- [What you should do]
From the restricted stock unit agreement below, return the passage between "(c) You acknowledge" and "may be required.", inclusive, copied word for word.

- [Exercise passage]
________

11. NOTICES. Any notices provided for in your Award or the Plan shall be given in writing or shall be delivered electronically, and shall be deemed effectively given or delivered upon receipt or, in the case of notices delivered by mail by the Company to you, five (5) days after deposit in the United States mail, postage prepaid, addressed to you at the last address you provided to the Company.

12. MISCELLANEOUS.

(a) The rights and obligations of the Company with respect to your Award shall be transferable to any one or more persons or entities, and all covenants and agreements hereunder shall inure to the benefit of, and be enforceable by the Company’s successors and assigns.

(b) You agree upon request to execute any further documents or instruments necessary or desirable in the sole determination of the Company to carry out the purposes or intent of your Award.


(c) You acknowledge and agree that you have reviewed your Award in its entirety, have had an opportunity to obtain the advice of counsel prior to executing and/or accepting your Award and fully understand all provisions of your Award.

(d) This Agreement will be subject to all applicable laws, rules, and regulations, and to such approvals by any governmental agencies or national securities exchanges as may be required.

(e) All obligations of the Company under the Plan and this Agreement will be binding on any successor to the Company, whether the existence of such successor is the result of a direct or indirect purchase, merger, consolidation, or otherwise, of all or substantially all of the business and/or assets of the Company.

13. HEADINGS. The headings of the Sections in this Agreement are inserted for convenience only and shall not be deemed to constitute a part of this Agreement or to affect the meaning of this Agreement.

14. SEVERABILITY. If all or any part of this Agreement or the Plan is declared by any court or governmental authority to be unlawful or invalid, such unlawfulness or invalidity shall not invalidate any portion of this Agreement or the Plan not declared to be unlawful or invalid. Any Section of this Agreement (or part of such a Section) so declared to be unlawful or invalid shall, if possible, be construed in a manner which will give effect to the terms of such Section or part of a Section to the fullest extent possible while remaining lawful and valid.

15. GOVERNING PLAN DOCUMENT. Your Award is subject to all the provisions of the Plan, the provisions of which are hereby made a part of your Award, and is further subject to all interpretations, amendments, rules and regulations which may from time to time be promulgated and adopted pursuant to the Plan. In the event of any conflict between the provisions of your Award and those of the Plan, the provisions of the Plan shall control.

* * * * *

This Restricted Stock Unit Award Agreement shall be deemed to be signed by the Company and the Participant upon the electronic acceptance by the Participant of the applicable Restricted Stock Unit Grant Notice.

________

- [Excerpted records]
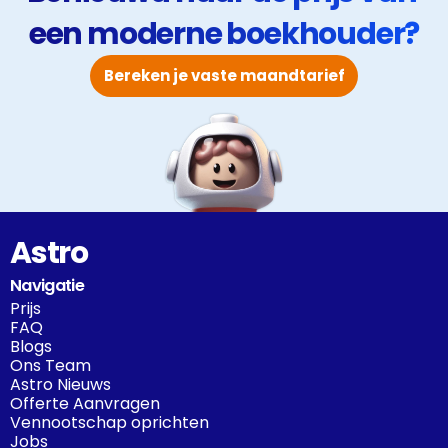
een moderne boekhouder?
Bereken je vaste maandtarief
Astro
Navigatie
Prijs
FAQ
Blogs
Ons Team
Astro Nieuws
Offerte Aanvragen
Vennootschap oprichten
Jobs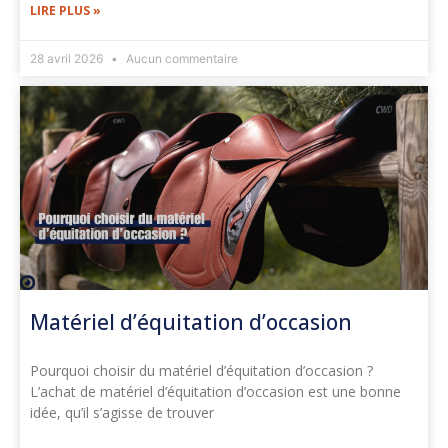
LIRE PLUS »
28 avril 2026
Aucun commentaire
Matériel d’équitation d’occasion
Pourquoi choisir du matériel d’équitation d’occasion ?
L’achat de matériel d’équitation d’occasion est une bonne
idée, qu’il s’agisse de trouver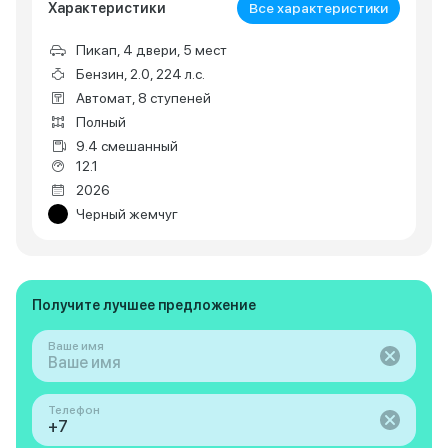
Характеристики
Все характеристики
Пикап, 4 двери, 5 мест
Бензин, 2.0, 224 л.с.
Автомат, 8 ступеней
Полный
9.4 смешанный
12.1
2026
Черный жемчуг
Получите лучшее предложение
Ваше имя
Телефон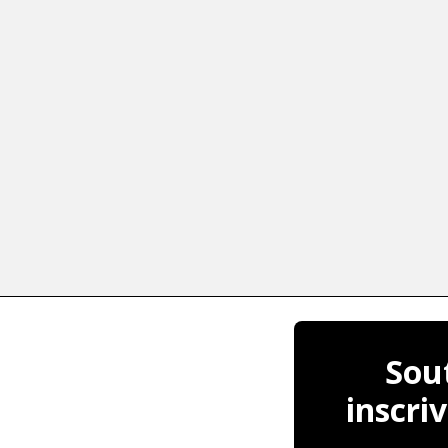
Sou
inscri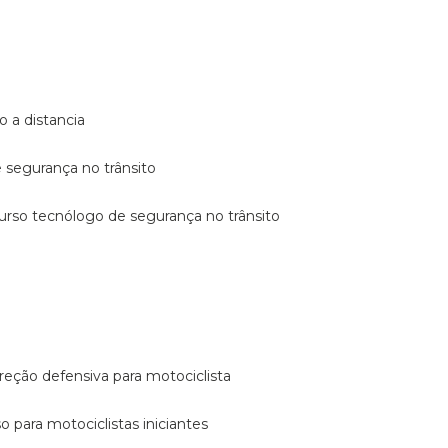
o a distancia
e segurança no trânsito
curso tecnólogo de segurança no trânsito
reção defensiva para motociclista
so para motociclistas iniciantes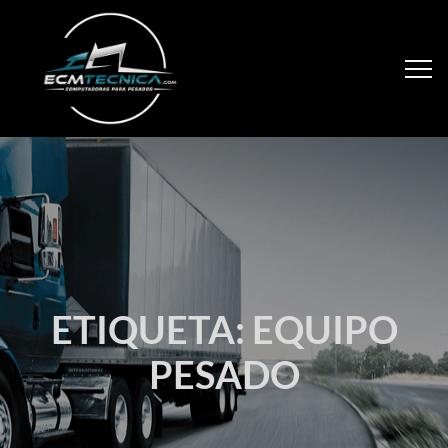
ETIQUETA:
EQUIPO
PESADO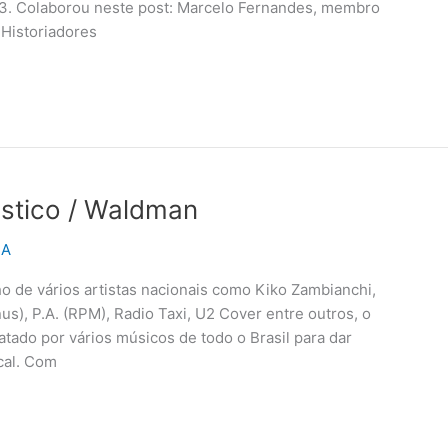
3. Colaborou neste post: Marcelo Fernandes, membro
Historiadores
stico / Waldman
NA
lho de vários artistas nacionais como Kiko Zambianchi,
), P.A. (RPM), Radio Taxi, U2 Cover entre outros, o
tado por vários músicos de todo o Brasil para dar
cal. Com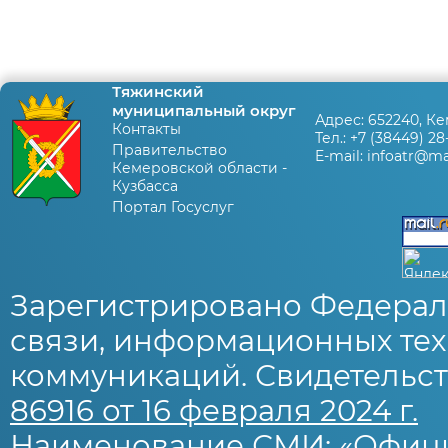
Тяжинский
муниципальный округ
Адрес:
652240, Ке
Контакты
Тел.:
+7 (38449) 28
Правительство
E-mail:
infoatr@mai
Кемеровской области -
Кузбасса
Портал Госуслуг
Зарегистрировано Федерал
связи, информационных тех
коммуникаций. Свидетельст
86916 от 16 февраля 2024 г.
Наименование СМИ: «Офиц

________

- [Solution to the exercise]
(c) You acknowledge and agree that you have reviewed your Award in its entirety, have had an opportunity to obtain the advice of counsel prior to executing and/or accepting your Award and fully understand all provisions of your Award.

(d) This Agreement will be subject to all applicable laws, rules, and regulations, and to such approvals by any governmental agencies or national securities exchanges as may be required.